**MATERIAL FOR THE TASK:**
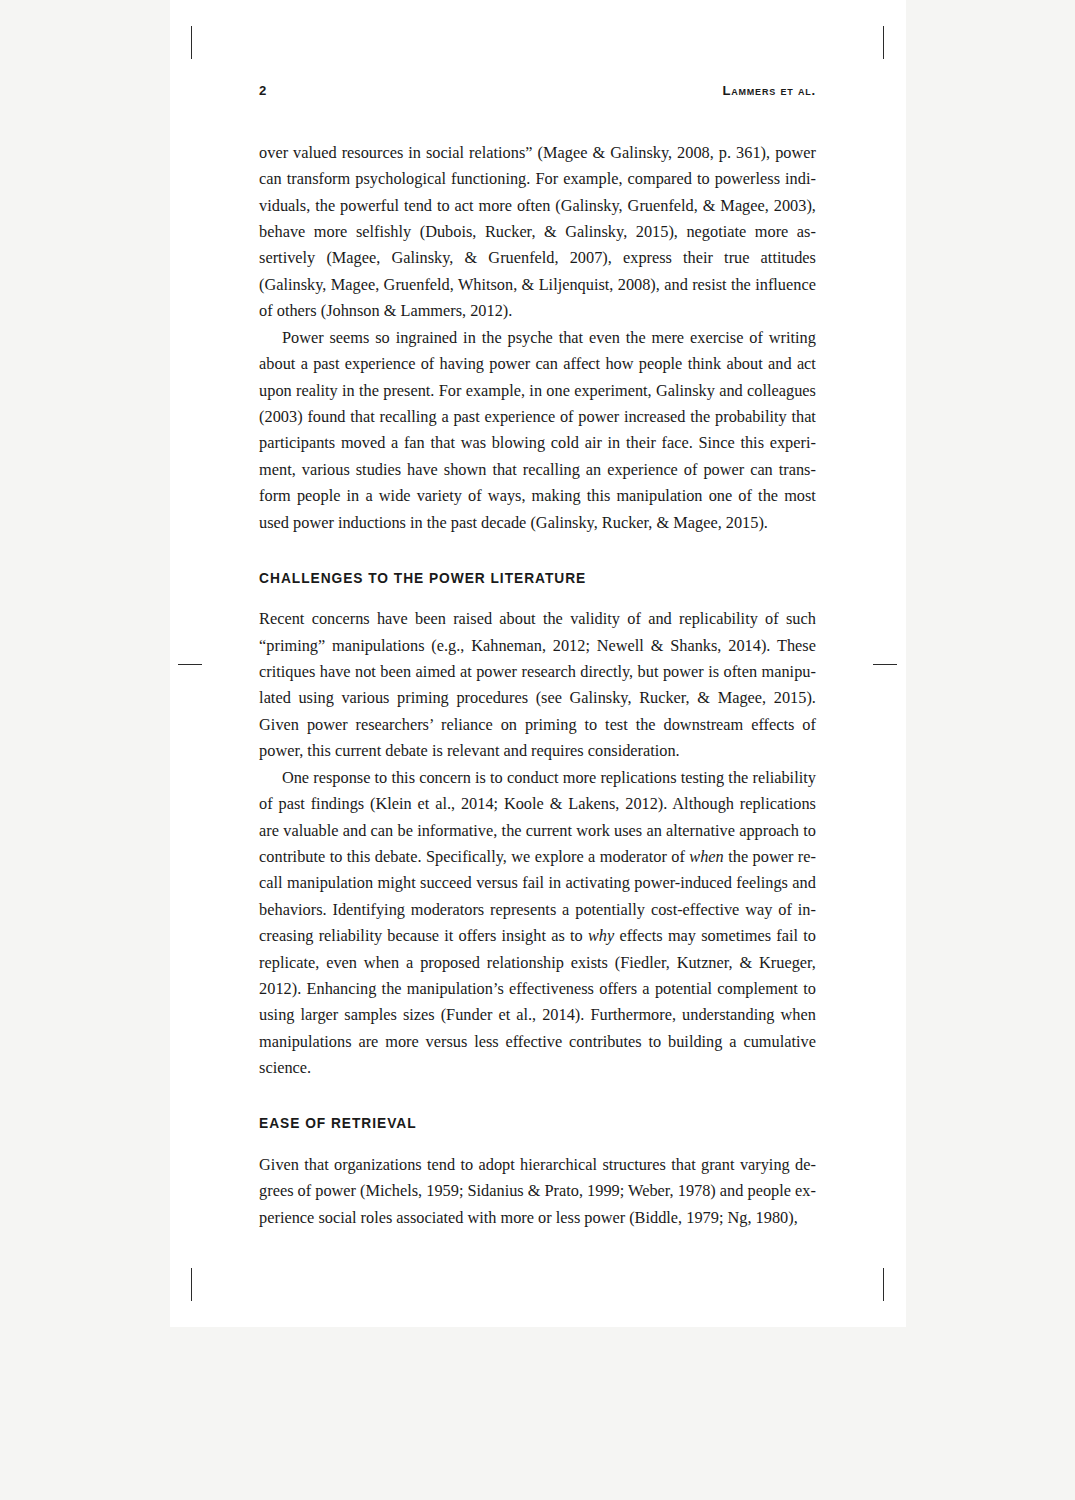2 Lammers et al.
over valued resources in social relations” (Magee & Galinsky, 2008, p. 361), power can transform psychological functioning. For example, compared to powerless individuals, the powerful tend to act more often (Galinsky, Gruenfeld, & Magee, 2003), behave more selfishly (Dubois, Rucker, & Galinsky, 2015), negotiate more assertively (Magee, Galinsky, & Gruenfeld, 2007), express their true attitudes (Galinsky, Magee, Gruenfeld, Whitson, & Liljenquist, 2008), and resist the influence of others (Johnson & Lammers, 2012).
Power seems so ingrained in the psyche that even the mere exercise of writing about a past experience of having power can affect how people think about and act upon reality in the present. For example, in one experiment, Galinsky and colleagues (2003) found that recalling a past experience of power increased the probability that participants moved a fan that was blowing cold air in their face. Since this experiment, various studies have shown that recalling an experience of power can transform people in a wide variety of ways, making this manipulation one of the most used power inductions in the past decade (Galinsky, Rucker, & Magee, 2015).
Challenges to the Power Literature
Recent concerns have been raised about the validity of and replicability of such “priming” manipulations (e.g., Kahneman, 2012; Newell & Shanks, 2014). These critiques have not been aimed at power research directly, but power is often manipulated using various priming procedures (see Galinsky, Rucker, & Magee, 2015). Given power researchers’ reliance on priming to test the downstream effects of power, this current debate is relevant and requires consideration.
One response to this concern is to conduct more replications testing the reliability of past findings (Klein et al., 2014; Koole & Lakens, 2012). Although replications are valuable and can be informative, the current work uses an alternative approach to contribute to this debate. Specifically, we explore a moderator of when the power recall manipulation might succeed versus fail in activating power-induced feelings and behaviors. Identifying moderators represents a potentially cost-effective way of increasing reliability because it offers insight as to why effects may sometimes fail to replicate, even when a proposed relationship exists (Fiedler, Kutzner, & Krueger, 2012). Enhancing the manipulation’s effectiveness offers a potential complement to using larger samples sizes (Funder et al., 2014). Furthermore, understanding when manipulations are more versus less effective contributes to building a cumulative science.
Ease of Retrieval
Given that organizations tend to adopt hierarchical structures that grant varying degrees of power (Michels, 1959; Sidanius & Prato, 1999; Weber, 1978) and people experience social roles associated with more or less power (Biddle, 1979; Ng, 1980),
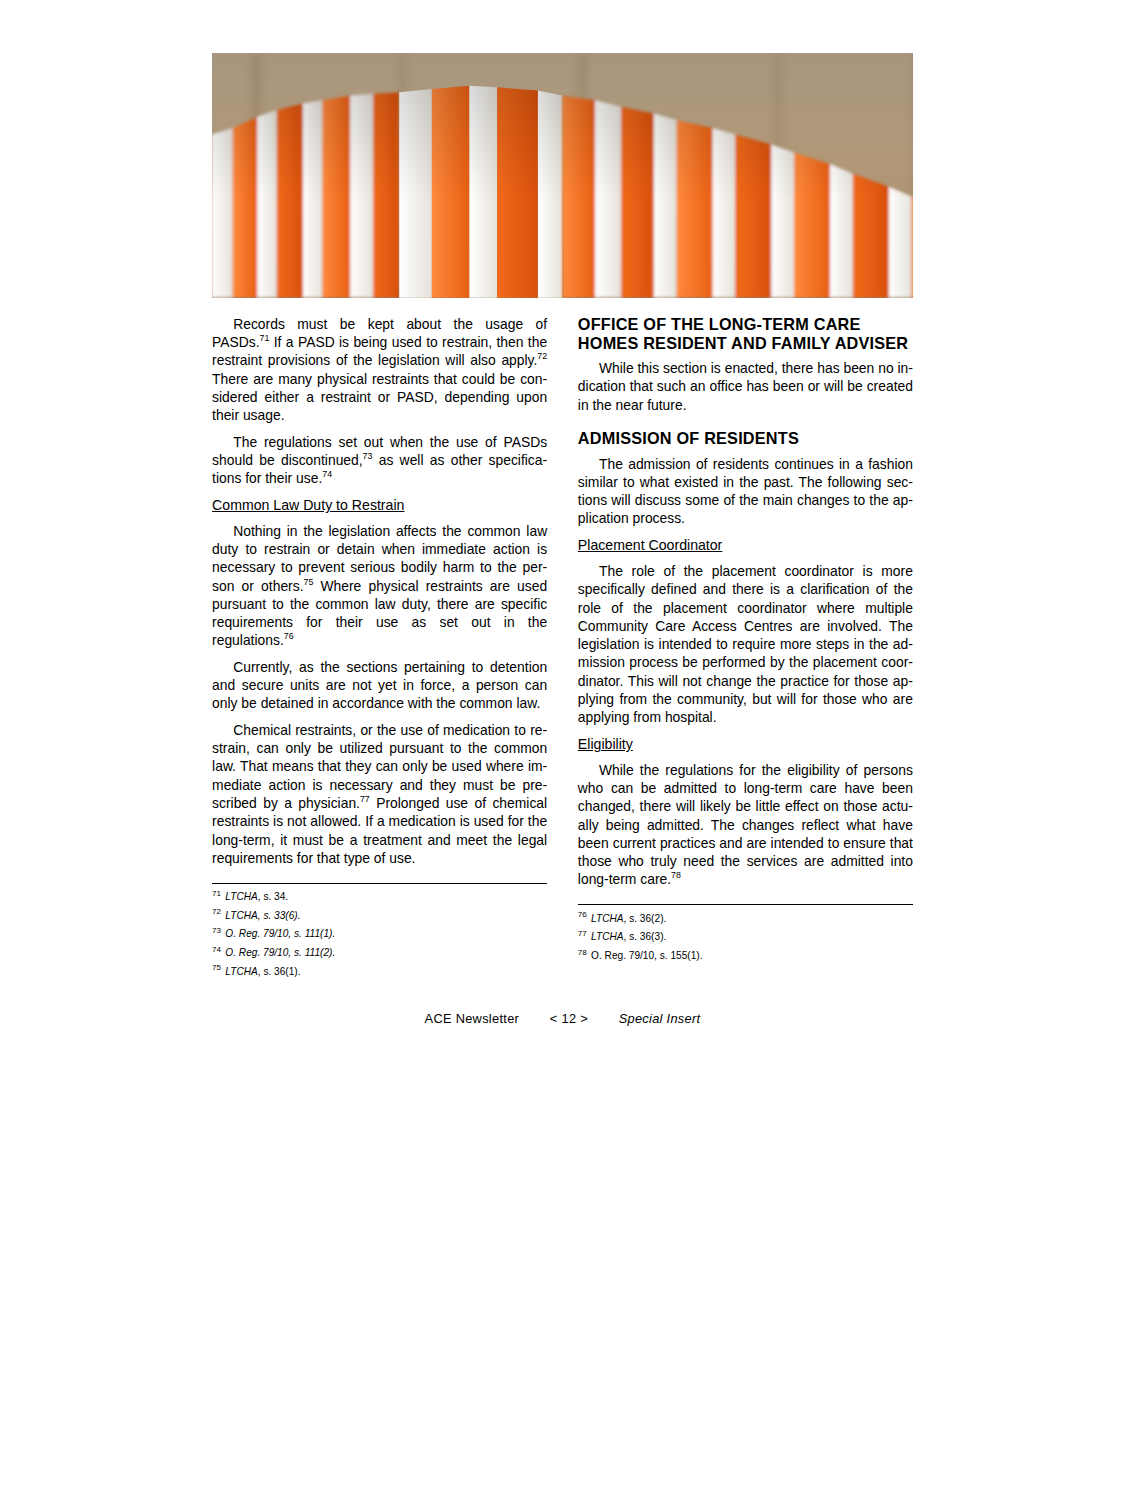Records must be kept about the usage of PASDs.71 If a PASD is being used to restrain, then the restraint provisions of the legislation will also apply.72 There are many physical restraints that could be considered either a restraint or PASD, depending upon their usage.
The regulations set out when the use of PASDs should be discontinued,73 as well as other specifications for their use.74
Common Law Duty to Restrain
Nothing in the legislation affects the common law duty to restrain or detain when immediate action is necessary to prevent serious bodily harm to the person or others.75 Where physical restraints are used pursuant to the common law duty, there are specific requirements for their use as set out in the regulations.76
Currently, as the sections pertaining to detention and secure units are not yet in force, a person can only be detained in accordance with the common law.
Chemical restraints, or the use of medication to restrain, can only be utilized pursuant to the common law. That means that they can only be used where immediate action is necessary and they must be prescribed by a physician.77 Prolonged use of chemical restraints is not allowed. If a medication is used for the long-term, it must be a treatment and meet the legal requirements for that type of use.
71 LTCHA, s. 34.
72 LTCHA, s. 33(6).
73 O. Reg. 79/10, s. 111(1).
74 O. Reg. 79/10, s. 111(2).
75 LTCHA, s. 36(1).
Office of the Long-Term Care Homes Resident and Family Adviser
While this section is enacted, there has been no indication that such an office has been or will be created in the near future.
Admission of Residents
The admission of residents continues in a fashion similar to what existed in the past. The following sections will discuss some of the main changes to the application process.
Placement Coordinator
The role of the placement coordinator is more specifically defined and there is a clarification of the role of the placement coordinator where multiple Community Care Access Centres are involved. The legislation is intended to require more steps in the admission process be performed by the placement coordinator. This will not change the practice for those applying from the community, but will for those who are applying from hospital.
Eligibility
While the regulations for the eligibility of persons who can be admitted to long-term care have been changed, there will likely be little effect on those actually being admitted. The changes reflect what have been current practices and are intended to ensure that those who truly need the services are admitted into long-term care.78
76 LTCHA, s. 36(2).
77 LTCHA, s. 36(3).
78 O. Reg. 79/10, s. 155(1).
ACE Newsletter < 12 > Special Insert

**TASK PROMPT:** Please give back, exactly as it stands above, the stretch from the line with "Challenges to the Power Literature" through the line with "Recent concerns have", and no line outside it.

**SOLUTION FOR THIS EXERCISE:**
Challenges to the Power Literature
Recent concerns have been raised about the validity of and replicability of such “priming” manipulations (e.g., Kahneman, 2012; Newell & Shanks, 2014). These critiques have not been aimed at power research directly, but power is often manipulated using various priming procedures (see Galinsky, Rucker, & Magee, 2015). Given power researchers’ reliance on priming to test the downstream effects of power, this current debate is relevant and requires consideration.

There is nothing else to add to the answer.